There are native Houstonians, plenty of them -- but "my" Houston has always been a commuter town in flux. Graduate students and oil-and-gas executives -- they come and go. When I think of "my" Houston from 13 years ago I realize that no one is still there. Everyone is somewhere else, and for some, I don't know even know where.
My children think of themselves as Houstonians -- still, after two years in England. They pouted all the way to the airport; the youngest one cried on the plane. When we arrived back "home" to our current house in England they both sulked and refused to talk to their father -- He who made us leave Houston.
My children slip in and out of accents as easily as they change their clothes from coats and boots to shorts and sandals.

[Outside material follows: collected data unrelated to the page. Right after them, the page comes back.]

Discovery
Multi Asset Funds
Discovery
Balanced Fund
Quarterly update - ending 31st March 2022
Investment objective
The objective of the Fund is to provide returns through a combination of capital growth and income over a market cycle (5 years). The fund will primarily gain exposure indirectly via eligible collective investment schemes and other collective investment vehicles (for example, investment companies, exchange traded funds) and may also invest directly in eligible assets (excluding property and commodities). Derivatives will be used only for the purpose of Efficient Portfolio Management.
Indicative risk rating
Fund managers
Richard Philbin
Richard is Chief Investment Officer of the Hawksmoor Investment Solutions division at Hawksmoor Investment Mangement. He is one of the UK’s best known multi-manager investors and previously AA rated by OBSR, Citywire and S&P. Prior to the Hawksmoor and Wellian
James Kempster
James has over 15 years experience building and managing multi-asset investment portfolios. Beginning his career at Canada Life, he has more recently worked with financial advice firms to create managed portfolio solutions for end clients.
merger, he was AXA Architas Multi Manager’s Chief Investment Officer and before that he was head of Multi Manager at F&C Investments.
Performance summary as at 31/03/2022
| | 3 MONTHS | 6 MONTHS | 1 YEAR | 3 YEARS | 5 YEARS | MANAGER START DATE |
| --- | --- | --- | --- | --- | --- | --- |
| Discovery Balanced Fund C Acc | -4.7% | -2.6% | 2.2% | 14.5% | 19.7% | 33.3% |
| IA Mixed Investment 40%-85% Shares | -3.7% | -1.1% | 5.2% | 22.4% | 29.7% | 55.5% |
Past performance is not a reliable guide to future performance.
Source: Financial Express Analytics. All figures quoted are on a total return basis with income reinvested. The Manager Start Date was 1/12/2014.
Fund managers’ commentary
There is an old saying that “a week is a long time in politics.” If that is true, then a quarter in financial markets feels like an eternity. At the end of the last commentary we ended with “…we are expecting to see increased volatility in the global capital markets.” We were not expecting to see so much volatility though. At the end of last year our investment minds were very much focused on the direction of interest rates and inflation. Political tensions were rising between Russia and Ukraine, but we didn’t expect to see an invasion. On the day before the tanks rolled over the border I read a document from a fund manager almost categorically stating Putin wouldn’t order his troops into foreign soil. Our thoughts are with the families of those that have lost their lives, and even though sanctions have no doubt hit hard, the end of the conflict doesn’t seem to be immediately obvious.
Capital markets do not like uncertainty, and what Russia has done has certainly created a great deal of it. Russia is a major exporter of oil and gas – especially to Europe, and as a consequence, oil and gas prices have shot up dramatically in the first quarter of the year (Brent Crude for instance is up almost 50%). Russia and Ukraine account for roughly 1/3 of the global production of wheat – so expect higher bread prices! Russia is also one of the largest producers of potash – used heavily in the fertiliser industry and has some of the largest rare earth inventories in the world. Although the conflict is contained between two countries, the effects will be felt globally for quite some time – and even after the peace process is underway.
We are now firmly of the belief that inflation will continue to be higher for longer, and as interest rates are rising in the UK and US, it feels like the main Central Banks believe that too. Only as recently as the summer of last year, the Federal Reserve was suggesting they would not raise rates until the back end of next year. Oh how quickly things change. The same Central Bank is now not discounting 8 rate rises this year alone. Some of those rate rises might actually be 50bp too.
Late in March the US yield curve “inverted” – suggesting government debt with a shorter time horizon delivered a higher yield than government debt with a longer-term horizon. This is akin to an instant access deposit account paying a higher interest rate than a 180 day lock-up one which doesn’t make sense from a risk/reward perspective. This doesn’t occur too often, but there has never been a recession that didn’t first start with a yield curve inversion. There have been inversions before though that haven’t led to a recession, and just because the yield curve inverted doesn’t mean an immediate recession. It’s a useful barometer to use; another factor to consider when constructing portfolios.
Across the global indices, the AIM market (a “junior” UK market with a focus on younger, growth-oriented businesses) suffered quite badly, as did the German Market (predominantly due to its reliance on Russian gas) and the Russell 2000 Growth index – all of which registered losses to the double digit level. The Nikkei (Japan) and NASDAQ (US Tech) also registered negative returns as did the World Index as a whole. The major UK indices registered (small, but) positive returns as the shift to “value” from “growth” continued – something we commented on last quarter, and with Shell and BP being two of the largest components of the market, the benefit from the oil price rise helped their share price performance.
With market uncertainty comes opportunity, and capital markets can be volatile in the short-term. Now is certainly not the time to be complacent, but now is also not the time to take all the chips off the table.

How long, I wonder, will they hold stubbornly to this notion of being Houstonians? When will they become more English than American? My oldest daughter has lived in Texas for 6 out of 14 years; my youngest daughter has lived in Texas for 5 out of 10 years. With every passing year these proportions will become less solid, less significant. I realize that, like me, they will probably never be one or the other -- but some strange homeless hybrid always a little prone to "the grass is greener" syndrome. When we lived in Houston, my oldest daughter dreamed of going to Oxford. Now that we live near Oxford, she dreams of American universities.
Over the years, the girls will probably continue to be sentimental about Texas -- especially if we only visit in April (as opposed to the summer, when the heat and humidity and mosquitoes are unbearable). Their feelings about their Texas "home" will be less and less rooted in what is real. Can a place be "home" if you don't actually live there? I doubt it; I really do.
However, just living in a place doesn't make it home either.
I am most "Texan" when I am in England; when I am actually in Texas, it can feel very strange and foreign to me. When I am in Texas, I am reminded why so many of my decisions have led away from that place.
My parents were both Army brats and they lived all over the world. They chose life in a small Texas town so that my brother and I could have settled childhoods -- so we could have both an internal and external definition of "home." But they brought their outsider outlook with them, and I grew up dreaming of big cities and other cultures. My brother and I left that small town and have continued to move and move. Our children have peripatetic childhoods. They are confident and insecure in that way that people are when they have to learn how to constantly "fit in" to something new. They will have the rich identities and language skills that I always longed for . . . and they will probably hate me for it.